■ **Task description**
Your task is to copy every line of the records below that contains "Figure".

■ **Record extracts**
----

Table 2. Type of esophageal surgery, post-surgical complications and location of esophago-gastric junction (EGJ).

----

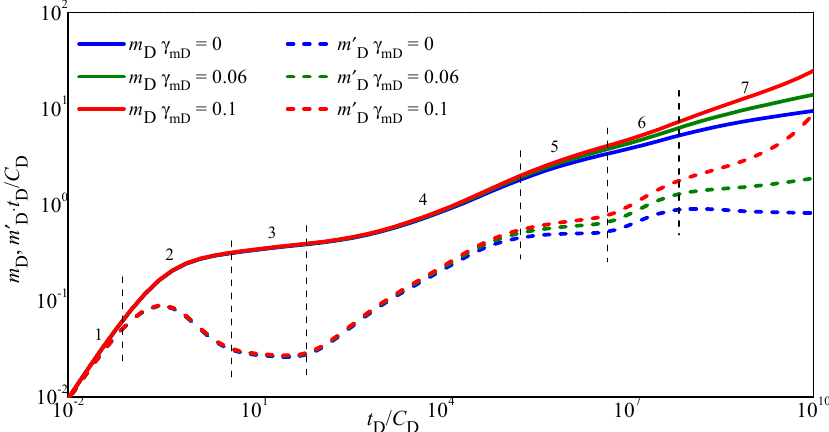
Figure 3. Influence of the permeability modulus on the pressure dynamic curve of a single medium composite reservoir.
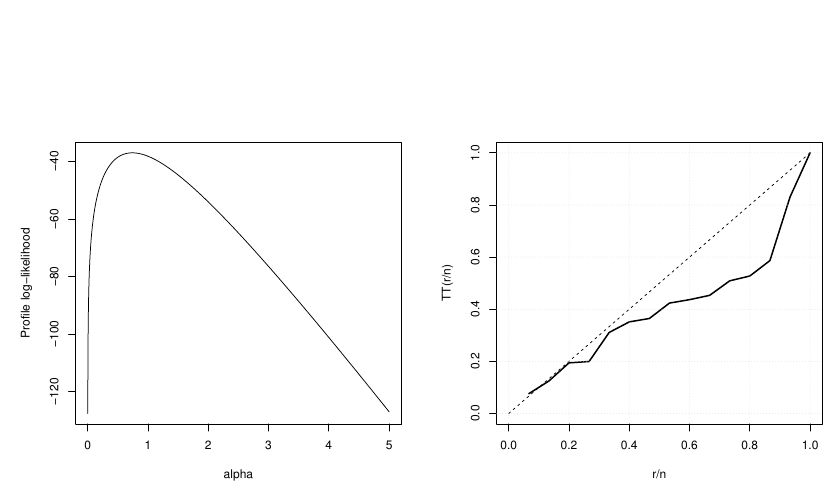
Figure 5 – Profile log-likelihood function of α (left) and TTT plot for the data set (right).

----

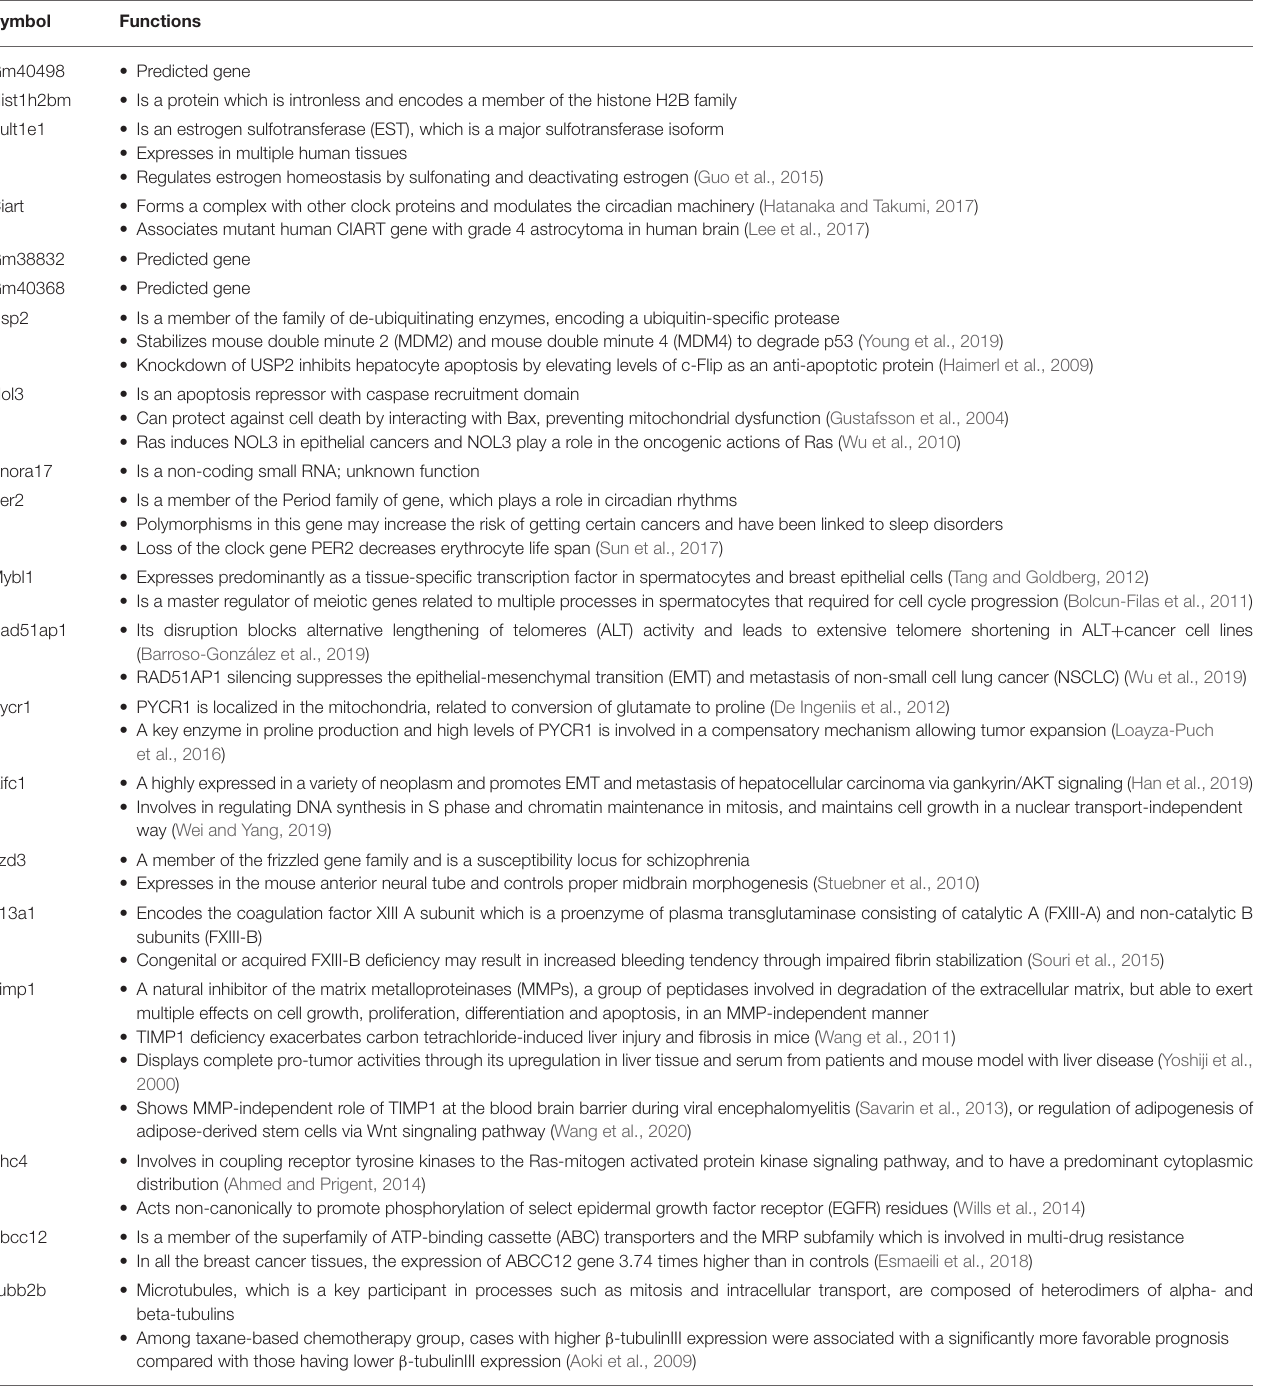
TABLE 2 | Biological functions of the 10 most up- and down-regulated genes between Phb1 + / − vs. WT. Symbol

----

■ **Output for this exercise**
Figure 3. Influence of the permeability modulus on the pressure dynamic curve of a single medium composite reservoir.
Figure 5 – Profile log-likelihood function of α (left) and TTT plot for the data set (right).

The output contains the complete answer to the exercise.